TASK TO COMPLETE ▸
Exactly as written, print every line of the listing below and omit its pictures.

DATA EXTRACT ▸
------------------------------------------------------------
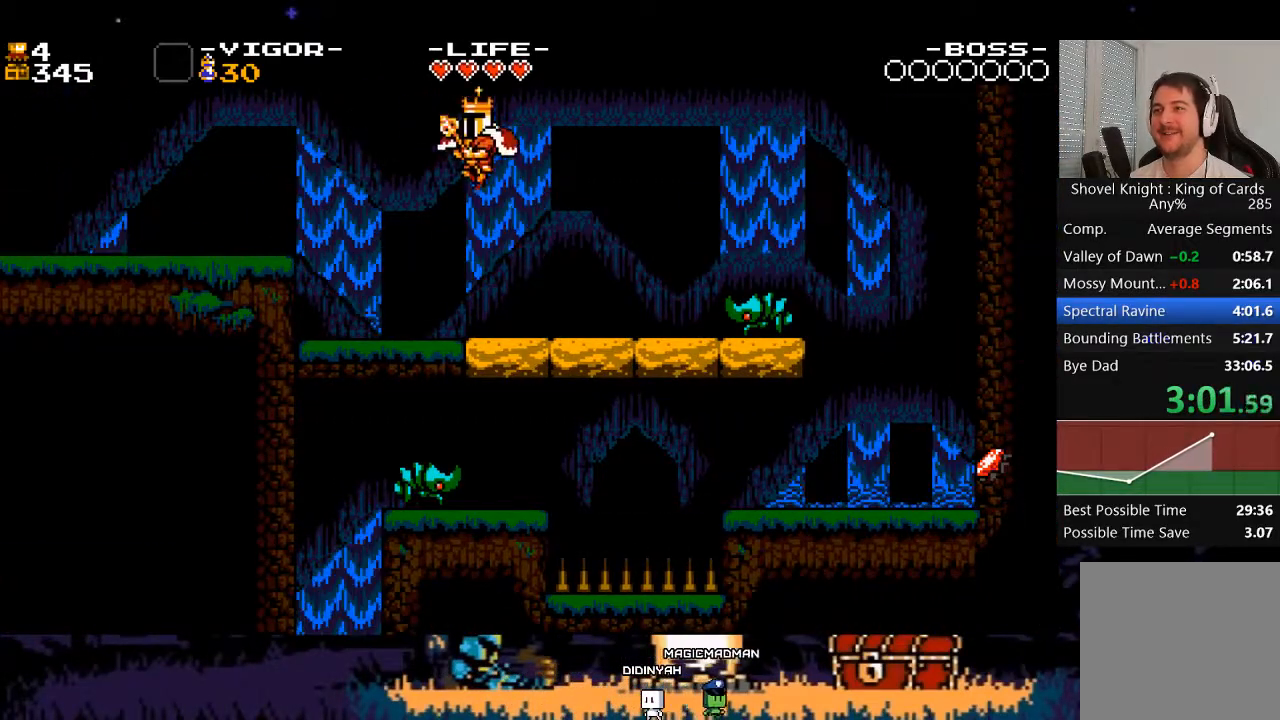
{"buttons": ["DPAD_LEFT"], "events": [[300, "DPAD_RIGHT", "up"], [367, "DPAD_LEFT", "down"]]}
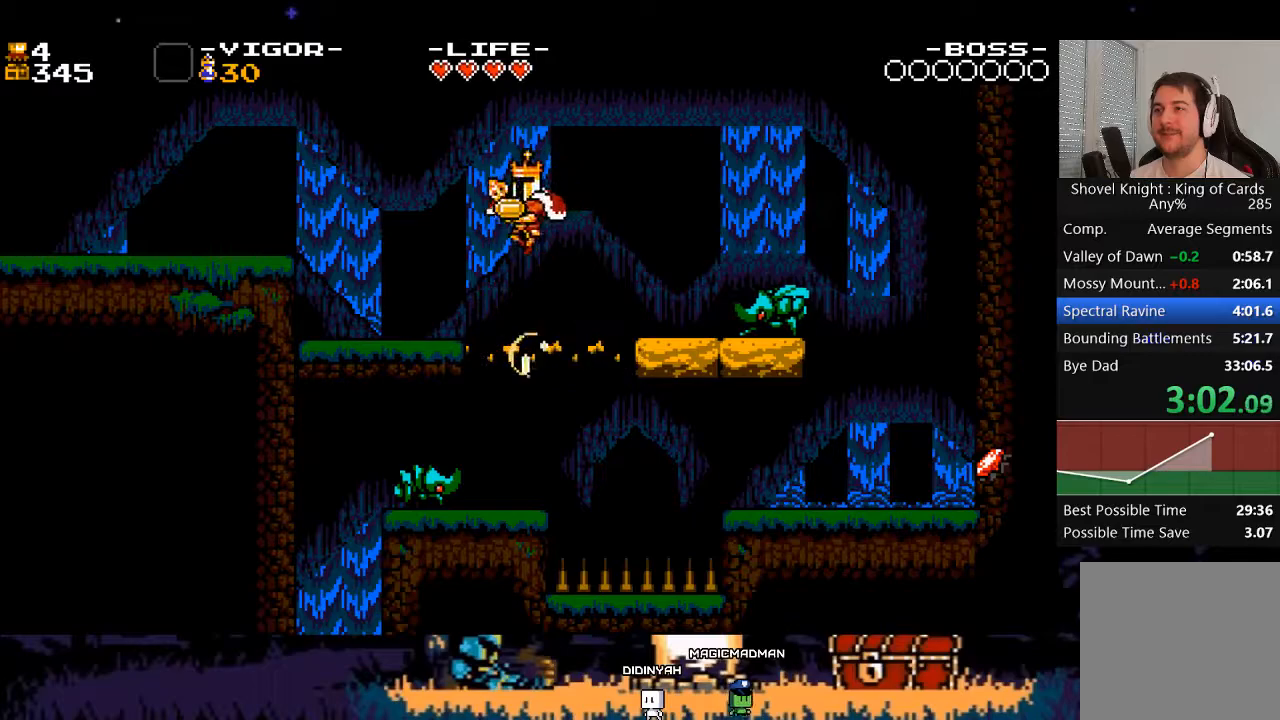
{"buttons": ["DPAD_LEFT"], "events": [[67, "DPAD_LEFT", "up"], [467, "DPAD_LEFT", "down"]]}
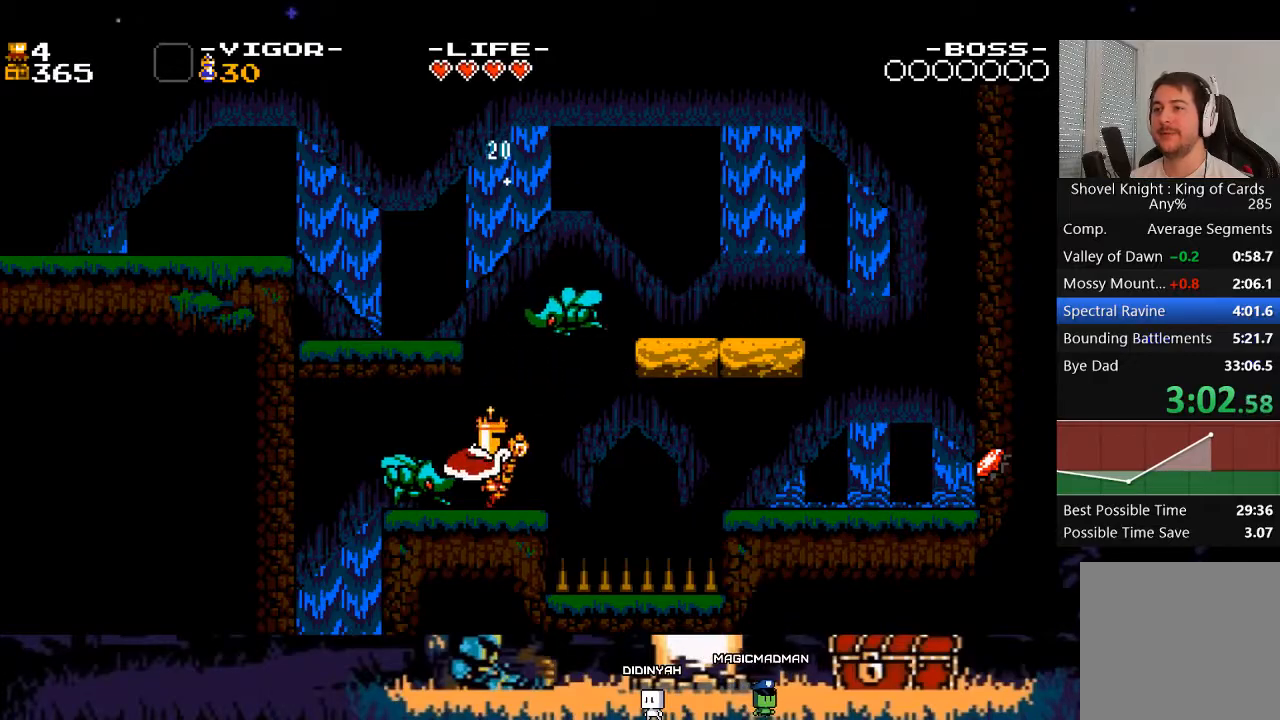
{"buttons": ["DPAD_LEFT"], "events": [[33, "X", "down"], [100, "X", "up"]]}
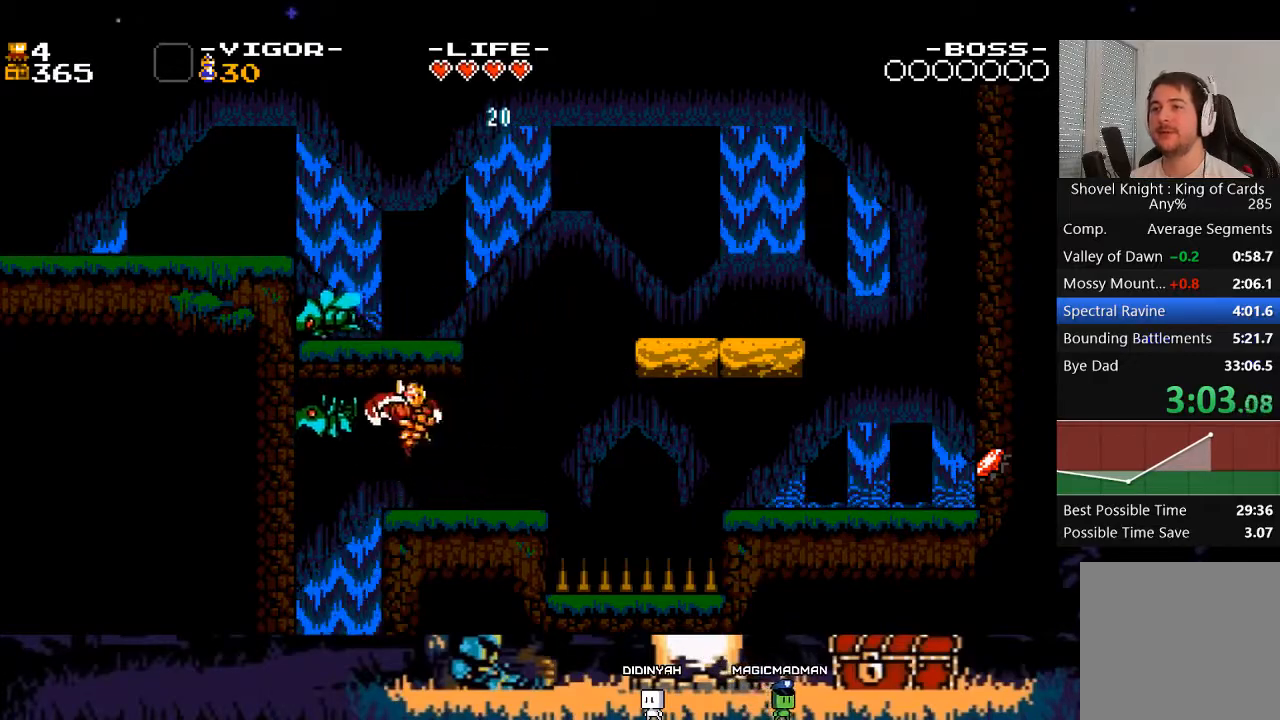
{"buttons": ["DPAD_RIGHT"], "events": [[300, "DPAD_LEFT", "up"], [467, "DPAD_RIGHT", "down"]]}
------------------------------------------------------------
EXERCISE SOLUTION ▸
{"buttons": ["DPAD_LEFT"], "events": [[300, "DPAD_RIGHT", "up"], [367, "DPAD_LEFT", "down"]]}
{"buttons": ["DPAD_LEFT"], "events": [[67, "DPAD_LEFT", "up"], [467, "DPAD_LEFT", "down"]]}
{"buttons": ["DPAD_LEFT"], "events": [[33, "X", "down"], [100, "X", "up"]]}
{"buttons": ["DPAD_RIGHT"], "events": [[300, "DPAD_LEFT", "up"], [467, "DPAD_RIGHT", "down"]]}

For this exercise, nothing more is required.